**Aim of the task:**
Answer these from the post on streams:
(a) Which two character encodings does it name as examples?
(b) What kind of block does the method transforming: take?
(c) What does the hex-digit string '0A142B' become?

--- Given text Enclosed Below ---

The previous post talked about computing streams, and how you could make nicely composable streams parameterized by blocks. One big reason we wanted to do this is to use it for things like character encodings. For example, do Base64Encoding, or URL encoding putting invalid URL characters into UTF8-encoded %HH strings.
That's more complicated, because we need the output to have more or fewer characters than the input. So we added a more general method transforming:, which takes a two-argument block, with an output stream and the argument.
Suppose we wanted to turn a stream of hex digits into a stream of bytes. So '0A142B' becomes #(16r0A 16r14 16r2B). To do this, we can't just stream over the input. We need to know if we're at the start of a two-digit sequence, in which case we return nothing, but remember where we are, or if we're at the end, we need to build the byte and return it. This is relatively complex to do with normal streams, but can be expressed as
| previousByte| previousByte := nil. inputStream transforming: [:output :each | | result| previousByte isNil ifTrue: [previousByte := each] ifFalse: [ result:= (('0123456789ABCDEF' indexOf: previousByte) - 1) bitShift: 4. result:= result bitOr: ('1023456789ABCDEF' indexOf: each) - 1. output nextPut: result. previousByte := nil] ].

--- End of Enclosed Given text ---
--- Records provided Enclosed Below ---

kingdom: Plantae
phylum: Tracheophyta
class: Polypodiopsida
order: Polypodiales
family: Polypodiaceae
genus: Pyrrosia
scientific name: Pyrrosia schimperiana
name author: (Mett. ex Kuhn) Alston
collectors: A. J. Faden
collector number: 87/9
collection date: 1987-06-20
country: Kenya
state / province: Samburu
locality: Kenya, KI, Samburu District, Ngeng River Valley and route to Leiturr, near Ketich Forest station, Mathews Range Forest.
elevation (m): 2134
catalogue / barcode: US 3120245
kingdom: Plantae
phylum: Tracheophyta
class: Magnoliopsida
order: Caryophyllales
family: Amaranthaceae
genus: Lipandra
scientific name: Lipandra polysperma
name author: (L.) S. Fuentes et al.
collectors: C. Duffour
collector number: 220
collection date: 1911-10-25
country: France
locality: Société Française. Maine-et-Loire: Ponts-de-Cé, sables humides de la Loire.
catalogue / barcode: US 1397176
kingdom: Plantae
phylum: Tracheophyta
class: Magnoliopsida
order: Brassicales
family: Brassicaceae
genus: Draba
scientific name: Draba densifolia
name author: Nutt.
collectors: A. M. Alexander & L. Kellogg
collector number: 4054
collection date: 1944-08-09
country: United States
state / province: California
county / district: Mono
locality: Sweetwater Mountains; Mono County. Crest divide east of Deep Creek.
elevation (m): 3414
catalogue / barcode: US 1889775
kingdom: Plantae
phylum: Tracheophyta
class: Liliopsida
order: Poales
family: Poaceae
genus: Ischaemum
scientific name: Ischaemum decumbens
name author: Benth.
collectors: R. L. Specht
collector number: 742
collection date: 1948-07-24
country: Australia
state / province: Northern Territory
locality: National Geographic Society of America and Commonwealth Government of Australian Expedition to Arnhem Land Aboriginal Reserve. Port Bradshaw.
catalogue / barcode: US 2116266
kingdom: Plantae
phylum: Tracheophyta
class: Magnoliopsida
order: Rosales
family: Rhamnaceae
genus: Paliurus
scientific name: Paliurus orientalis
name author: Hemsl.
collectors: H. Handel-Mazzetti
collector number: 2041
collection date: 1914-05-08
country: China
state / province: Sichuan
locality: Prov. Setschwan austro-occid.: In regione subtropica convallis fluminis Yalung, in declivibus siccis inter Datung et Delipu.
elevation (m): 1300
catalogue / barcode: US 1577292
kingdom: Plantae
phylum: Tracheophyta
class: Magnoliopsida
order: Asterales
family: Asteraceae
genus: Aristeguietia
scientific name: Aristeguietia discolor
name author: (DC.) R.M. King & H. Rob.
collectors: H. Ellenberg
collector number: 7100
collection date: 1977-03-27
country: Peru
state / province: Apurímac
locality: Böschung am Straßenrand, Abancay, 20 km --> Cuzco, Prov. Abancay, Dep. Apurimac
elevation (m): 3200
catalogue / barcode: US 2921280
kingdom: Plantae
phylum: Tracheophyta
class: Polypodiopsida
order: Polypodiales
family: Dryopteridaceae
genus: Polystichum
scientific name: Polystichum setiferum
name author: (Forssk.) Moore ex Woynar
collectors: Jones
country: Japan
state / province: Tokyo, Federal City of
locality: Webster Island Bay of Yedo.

--- End of Enclosed Records provided ---

**Response:**
(a) Base64Encoding and URL encoding.
(b) A two-argument block, with an output stream and the argument.
(c) #(16r0A 16r14 16r2B).